▶ [WHAT THE TASK ASKS]
Update every row below so that "treat edibles" becomes "treat gummies" and nothing else changes. Give back the text only, without the pictures.
++++ EXERCISE INPUT ++++
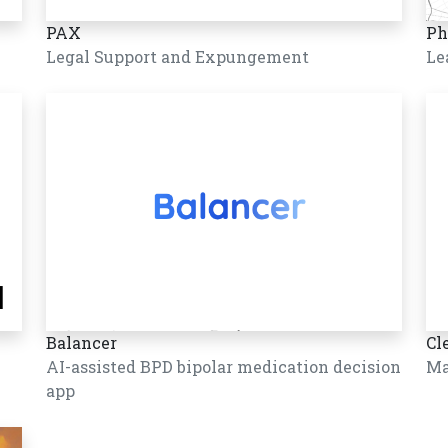
PAX
Ph
Legal Support and Expungement
Le
Balancer
Cl
AI-assisted BPD bipolar medication decision
Ma
app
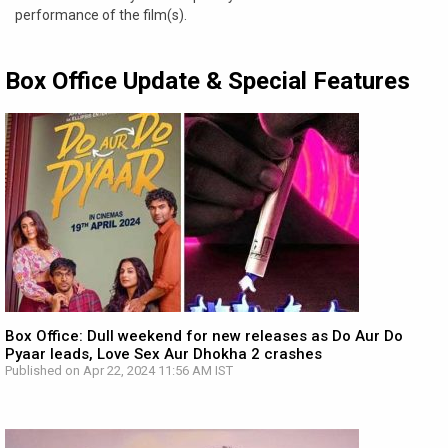
performance of the film(s).
Box Office Update & Special Features
Box Office: Dull weekend for new releases as Do Aur Do
Pyaar leads, Love Sex Aur Dhokha 2 crashes
Published on Apr 22, 2024 11:56 AM IST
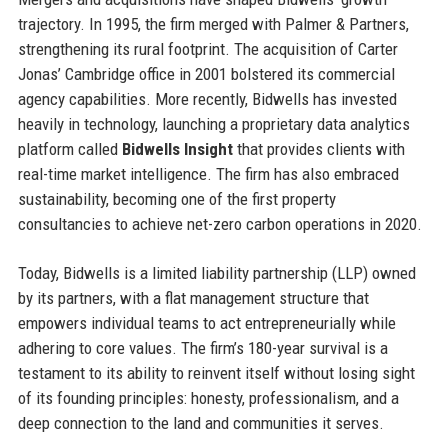
trajectory. In 1995, the firm merged with Palmer & Partners,
strengthening its rural footprint. The acquisition of Carter
Jonas’ Cambridge office in 2001 bolstered its commercial
agency capabilities. More recently, Bidwells has invested
heavily in technology, launching a proprietary data analytics
platform called
Bidwells Insight
that provides clients with
real-time market intelligence. The firm has also embraced
sustainability, becoming one of the first property
consultancies to achieve net-zero carbon operations in 2020.
Today, Bidwells is a limited liability partnership (LLP) owned
by its partners, with a flat management structure that
empowers individual teams to act entrepreneurially while
adhering to core values. The firm’s 180-year survival is a
testament to its ability to reinvent itself without losing sight
of its founding principles: honesty, professionalism, and a
deep connection to the land and communities it serves.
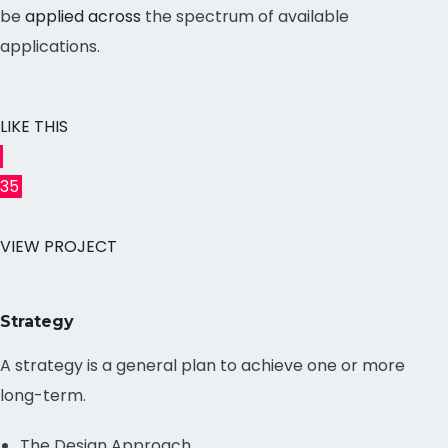
be
applied across
the spectrum of available
applications.
LIKE THIS
35
VIEW PROJECT
Strategy
A strategy is a general plan to achieve one or more
long-term.
The Design Approach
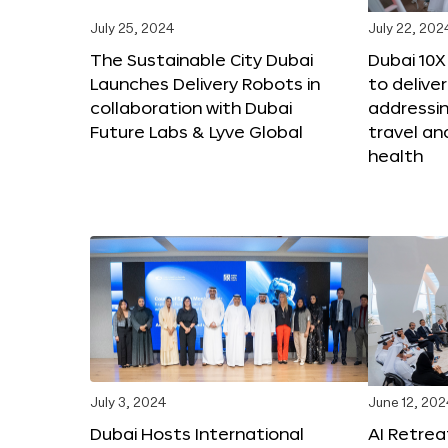
July 25, 2024
July 22, 202
The Sustainable City Dubai
Dubai 10
Launches Delivery Robots in
to deliver
collaboration with Dubai
addressing
Future Labs & Lyve Global
travel a
health
July 3, 2024
June 12, 202
Dubai Hosts International
AI Retrea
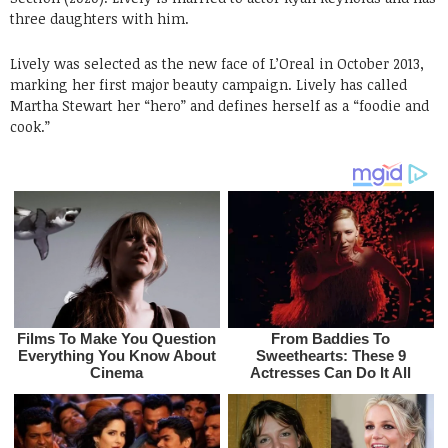
three daughters with him.
Lively was selected as the new face of L’Oreal in October 2013,
marking her first major beauty campaign. Lively has called
Martha Stewart her “hero” and defines herself as a “foodie and
cook.”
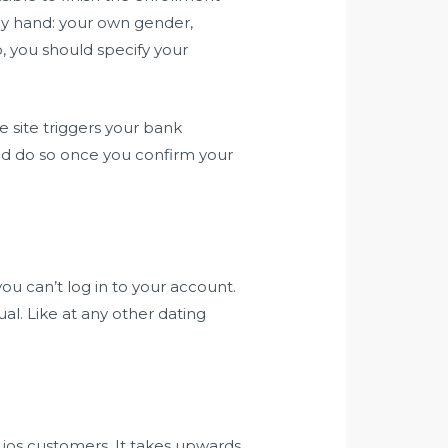
 by hand: your own gender,
o, you should specify your
e site triggers your bank
and do so once you confirm your
ou can’t log in to your account.
al. Like at any other dating
 ios customers. It takes upwards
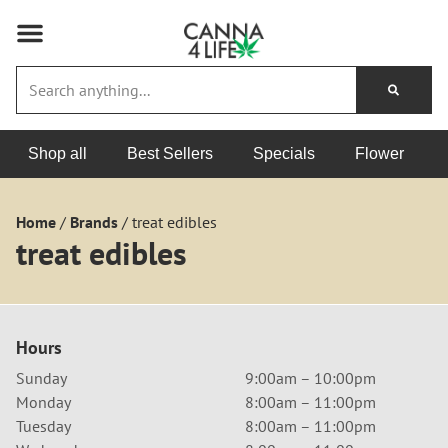
Shop all
Best Sellers
Specials
Flower
Home
/
Brands
/
treat edibles
treat edibles
Hours
Sunday
9:00am – 10:00pm
Monday
8:00am – 11:00pm
Tuesday
8:00am – 11:00pm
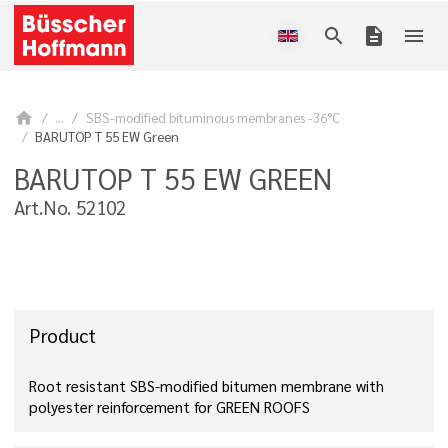
search
description
menu
home
...
SBS-modified bituminous membranes -36°C
BARUTOP T 55 EW Green
BARUTOP T 55 EW GREEN
Art.No. 52102
Product
Root resistant SBS-modified bitumen membrane with
polyester reinforcement for GREEN ROOFS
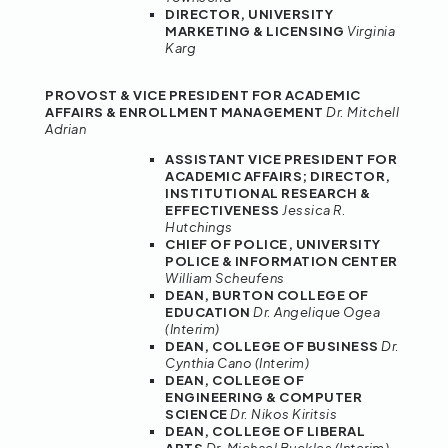
DIRECTOR, UNIVERSITY
MARKETING & LICENSING
Virginia
Karg
PROVOST & VICE PRESIDENT FOR ACADEMIC
AFFAIRS & ENROLLMENT
MANAGEMENT
Dr. Mitchell
Adrian
ASSISTANT VICE PRESIDENT FOR
ACADEMIC AFFAIRS; DIRECTOR,
INSTITUTIONAL RESEARCH &
EFFECTIVENESS
Jessica R.
Hutchings
CHIEF OF POLICE, UNIVERSITY
POLICE & INFORMATION CENTER
William Scheufens
DEAN, BURTON COLLEGE OF
EDUCATION
Dr. Angelique Ogea
(Interim)
DEAN, COLLEGE OF BUSINESS
Dr.
Cynthia Cano (Interim)
DEAN, COLLEGE OF
ENGINEERING & COMPUTER
SCIENCE
Dr. Nikos Kiritsis
DEAN, COLLEGE OF LIBERAL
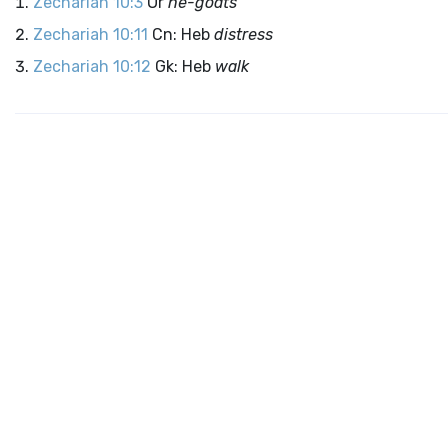
Zechariah 10:3
Or
he-goats
Zechariah 10:11
Cn: Heb
distress
Zechariah 10:12
Gk: Heb
walk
++++
▶ [TASK SOLUTION]
PAX
Ph
Legal Support and Expungement
Le
Balancer
Cl
AI-assisted BPD bipolar medication decision
Ma
app
performance of the film(s).
Box Office Update & Special Features
Box Office: Dull weekend for new releases as Do Aur Do
Pyaar leads, Love Sex Aur Dhokha 2 crashes
Published on Apr 22, 2024 11:56 AM IST
trajectory. In 1995, the firm merged with Palmer & Partners,
strengthening its rural footprint. The acquisition of Carter
Jonas’ Cambridge office in 2001 bolstered its commercial
agency capabilities. More recently, Bidwells has invested
heavily in technology, launching a proprietary data analytics
platform called
Bidwells Insight
that provides clients with
real-time market intelligence. The firm has also embraced
sustainability, becoming one of the first property
consultancies to achieve net-zero carbon operations in 2020.
Today, Bidwells is a limited liability partnership (LLP) owned
by its partners, with a flat management structure that
empowers individual teams to act entrepreneurially while
adhering to core values. The firm’s 180-year survival is a
testament to its ability to reinvent itself without losing sight
of its founding principles: honesty, professionalism, and a
deep connection to the land and communities it serves.
be
applied across
the spectrum of available
applications.
LIKE THIS
35
VIEW PROJECT
Strategy
A strategy is a general plan to achieve one or more
long-term.
The Design Approach
July 25, 2024
July 22, 202
The Sustainable City Dubai
Dubai 10
Launches Delivery Robots in
to deliver
collaboration with Dubai
addressing
Future Labs & Lyve Global
travel a
health
July 3, 2024
June 12, 202
Dubai Hosts International
AI Retrea
three daughters with him.
Lively was selected as the new face of L’Oreal in October 2013,
marking her first major beauty campaign. Lively has called
Martha Stewart her “hero” and defines herself as a “foodie and
cook.”
 by hand: your own gender,
o, you should specify your
e site triggers your bank
and do so once you confirm your
ou can’t log in to your account.
al. Like at any other dating
 ios customers. It takes upwards
Shop all
Best Sellers
Specials
Flower
Home
/
Brands
/
treat gummies
treat gummies
Hours
Sunday
9:00am – 10:00pm
Monday
8:00am – 11:00pm
Tuesday
8:00am – 11:00pm
search
description
menu
home
...
SBS-modified bituminous membranes -36°C
BARUTOP T 55 EW Green
BARUTOP T 55 EW GREEN
Art.No. 52102
Product
Root resistant SBS-modified bitumen membrane with
polyester reinforcement for GREEN ROOFS
DIRECTOR, UNIVERSITY
MARKETING & LICENSING
Virginia
Karg
PROVOST & VICE PRESIDENT FOR ACADEMIC
AFFAIRS & ENROLLMENT
MANAGEMENT
Dr. Mitchell
Adrian
ASSISTANT VICE PRESIDENT FOR
ACADEMIC AFFAIRS; DIRECTOR,
INSTITUTIONAL RESEARCH &
EFFECTIVENESS
Jessica R.
Hutchings
CHIEF OF POLICE, UNIVERSITY
POLICE & INFORMATION CENTER
William Scheufens
DEAN, BURTON COLLEGE OF
EDUCATION
Dr. Angelique Ogea
(Interim)
DEAN, COLLEGE OF BUSINESS
Dr.
Cynthia Cano (Interim)
DEAN, COLLEGE OF
ENGINEERING & COMPUTER
SCIENCE
Dr. Nikos Kiritsis
DEAN, COLLEGE OF LIBERAL
Zechariah 10:3
Or
he-goats
Zechariah 10:11
Cn: Heb
distress
Zechariah 10:12
Gk: Heb
walk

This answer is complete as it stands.